Elas não fazem mais sentido em um país com o patamar de inflação e juros alcançado pelo Brasil.

O principal relatório de avaliação da estabilidade financeira do país mostra os bancos estarem sólidos e prontos para o ciclo de expansão de crédito. Ele vai demorar a ganhar força. As famílias seguem endividadas e parte das grandes empresas ainda continua digerindo os impactos da recessão e da Operação Lava-Jato em seus balanços.

Segundo o Relatório de Estabilidade Financeira (REF), divulgado pelo Banco Central, cresceu no primeiro semestre deste ano corrente o percentual de ativos problemáticos nas carteiras de crédito a pessoas físicas e grandes empresas.

No caso das pessoas físicas, passou de 6,49% para 6,69% das carteiras de crédito, entre dezembro e junho. A deterioração foi um pouco mais pronunciada no crédito imobiliário, de 4,33% para 4,79%.

Já no crédito a grandes corporações, chegou a subir de 7,9% para 8,6% entre dezembro e maio, mas recuou a 8% em junho. O dado positivo é a queda dos créditos problemáticos para as empresas pequenas e médias, passando de 11% para 9,9%.
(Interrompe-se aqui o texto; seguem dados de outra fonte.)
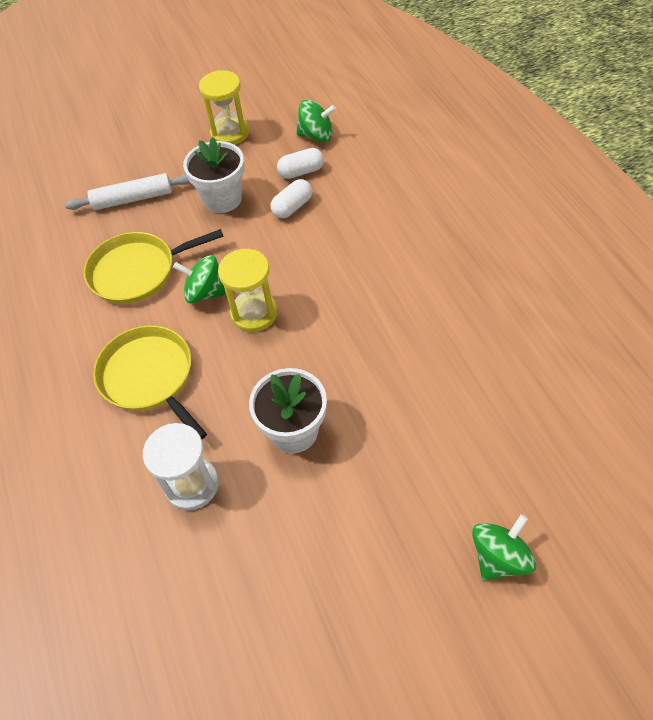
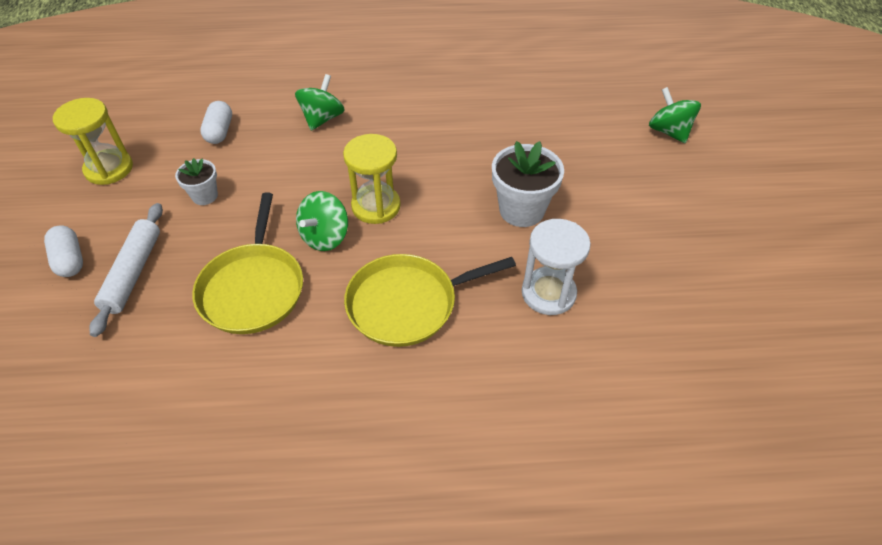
camera: 75 degrees left, 5 degrees down
white flower pot [183,137,245,213] -> white flower pot [175,158,218,205], size x0.57
white capsule [271,179,312,218] -> white capsule moved to [44,226,83,277]
green spinning top [296,100,336,142] -> green spinning top moved to [295,74,345,131]

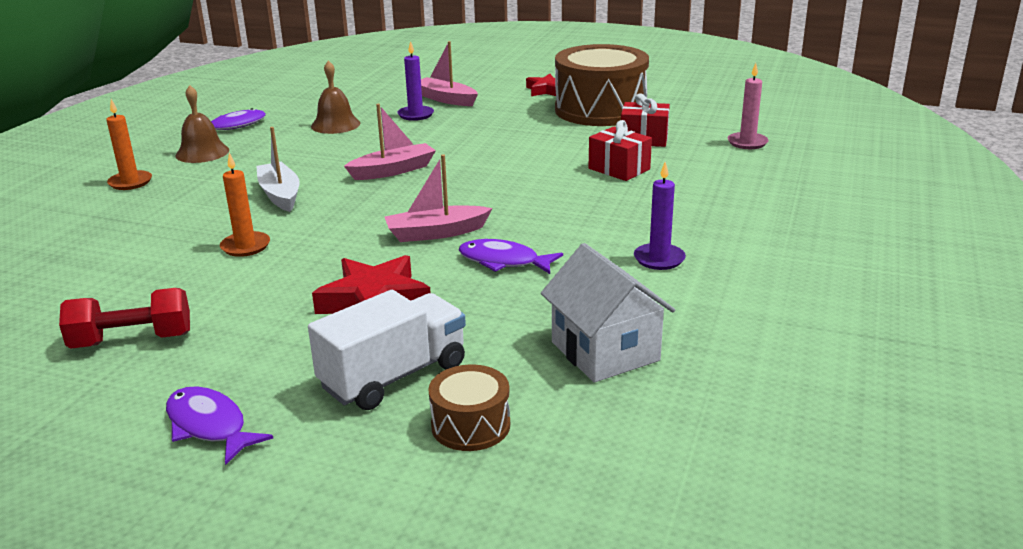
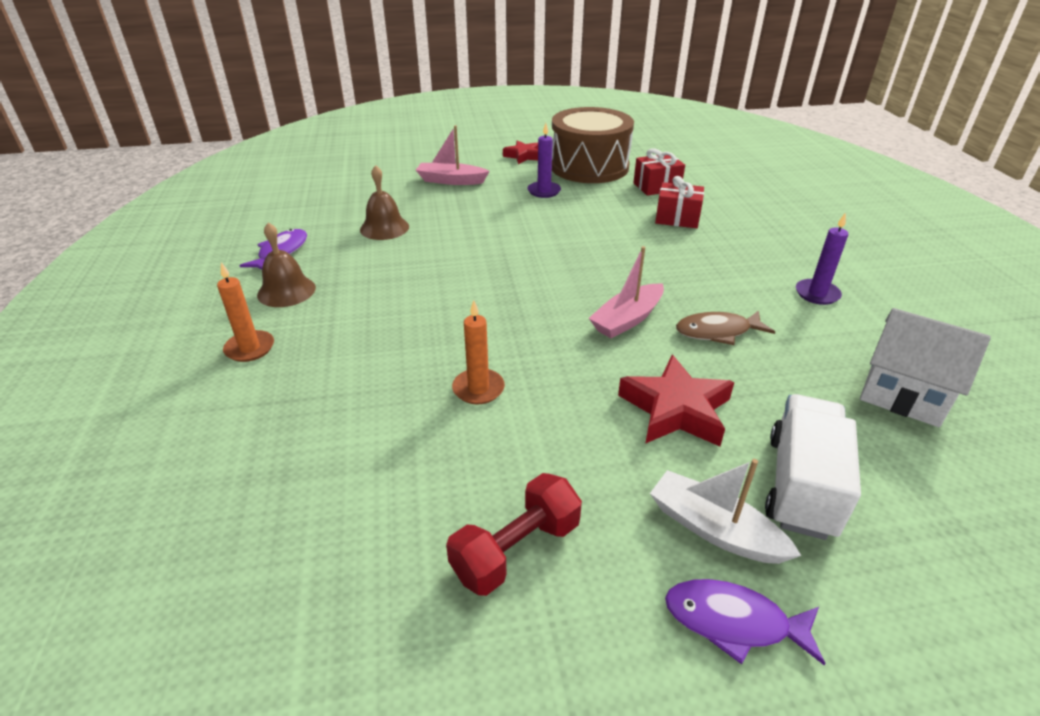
camera: 30 degrees left, 10 degrees up
white boat [256,127,300,212] -> white boat moved to [650,459,802,564]
pink boat [344,104,436,180] -> none
purple candle [397,41,434,121] -> purple candle moved to [527,123,561,198]
brown drum [428,364,510,451] -> none
purple fish [459,239,563,274] -> brown fish [676,310,775,345]
pink candle [727,63,769,149] -> none

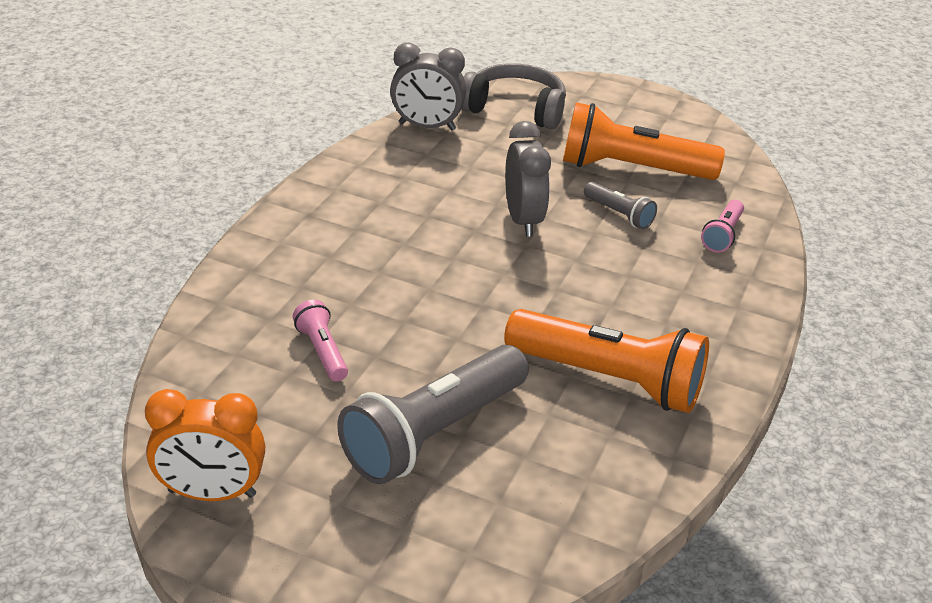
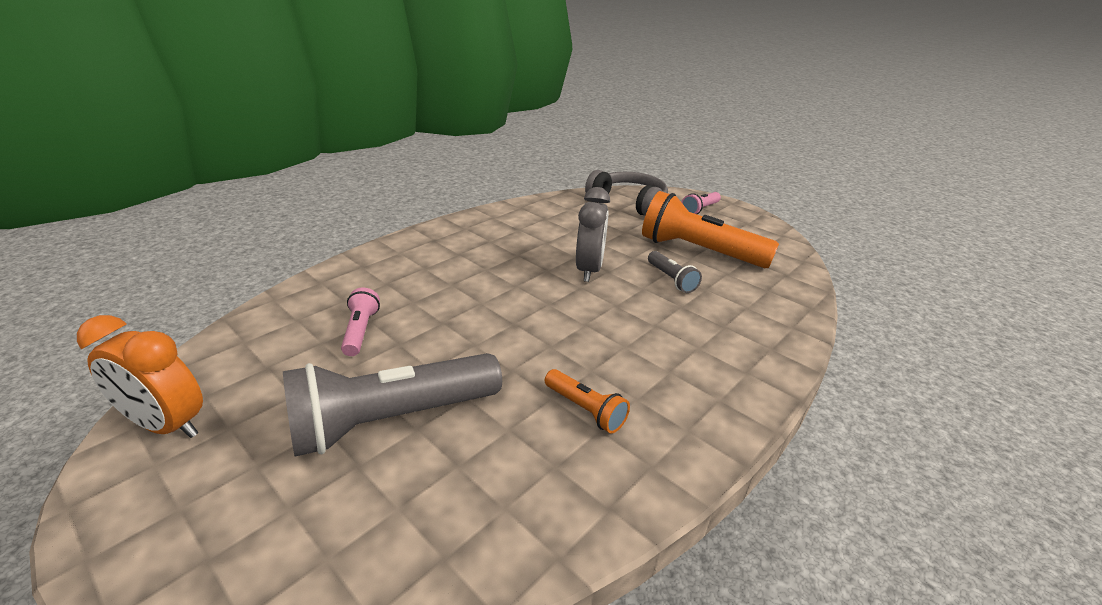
camera: 20 degrees right, 5 degrees down
grey clock [390,43,466,130] -> none
orange flashlight [504,309,709,413] -> orange flashlight [545,369,630,433], size x0.47
pink flashlight [701,200,744,252] -> pink flashlight moved to [682,192,721,214]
A autoridade monetária acompanha de perto a evolução dos ativos problemáticos, mas no caso de pessoas físicas os índices seguem em patamares baixos. Nas grandes empresas, a tendência não se reverteu desde a recessão.

O mapa das potenciais ameaças à estabilidade do sistema financeiro apresentado no relatório contém vários pontos amarelos e vermelhos nos itens sobre a capacidade de pagamento. Despertam mais atenção o endividamento e comprometimento de renda de famílias e o endividamento e cobertura de despesas com juros de empresas. Os indicadores relativos à resiliência bancária estão todos verdes.

O relatório apresenta sua costumeira pesquisa com executivos de bancos sobre os principais riscos vistos no horizonte. De acordo com o documento, além da trajetória de aumento da dívida bruta do governo geral, os bancos citam “o persistente aumento dos ativos problemáticos na carteira às grandes empresas” entre os principais pontos de atenção em termos de risco.

Os executivos mencionam os riscos fiscais com uma frequência de 49% na pesquisa, o que faz esse ser o principal perigo no horizonte, à frente do cenário internacional (31%). Mas houve recuo no risco fiscal em relação a maio, quando chegou a 75%. Já o risco de inadimplência apresentou aumento, de 7% em fevereiro, para 9% em maio e para 15% em agosto. O risco externo também se agravou – era 13% em maio.

Apesar do fraco desempenho da atividade econômica, a rentabilidade dos bancos permaneceu em alta no primeiro semestre. O Retorno sobre o Patrimônio Líquido (ROE) do setor alcançou 15,8% no acumulado em 12 meses até junho. A rentabilidade é maior, por exemplo, do que a observada em países como Turquia (14,2%), China (13,2%) e Austrália (12,9%).

A perspectiva, destaca a autoridade monetária, é de leve arrefecimento dessa tendência, devido “ao esgotamento da redução das despesas de provisão e da expectativa de retração dos ganhos de eficiência operacional”.

Segundo diretor do BC, até 2018 os bancos ganharam com a queda na taxa básica de juros. Agora, ou aumentam o volume de crédito ou alteram o ‘mix’ de operações.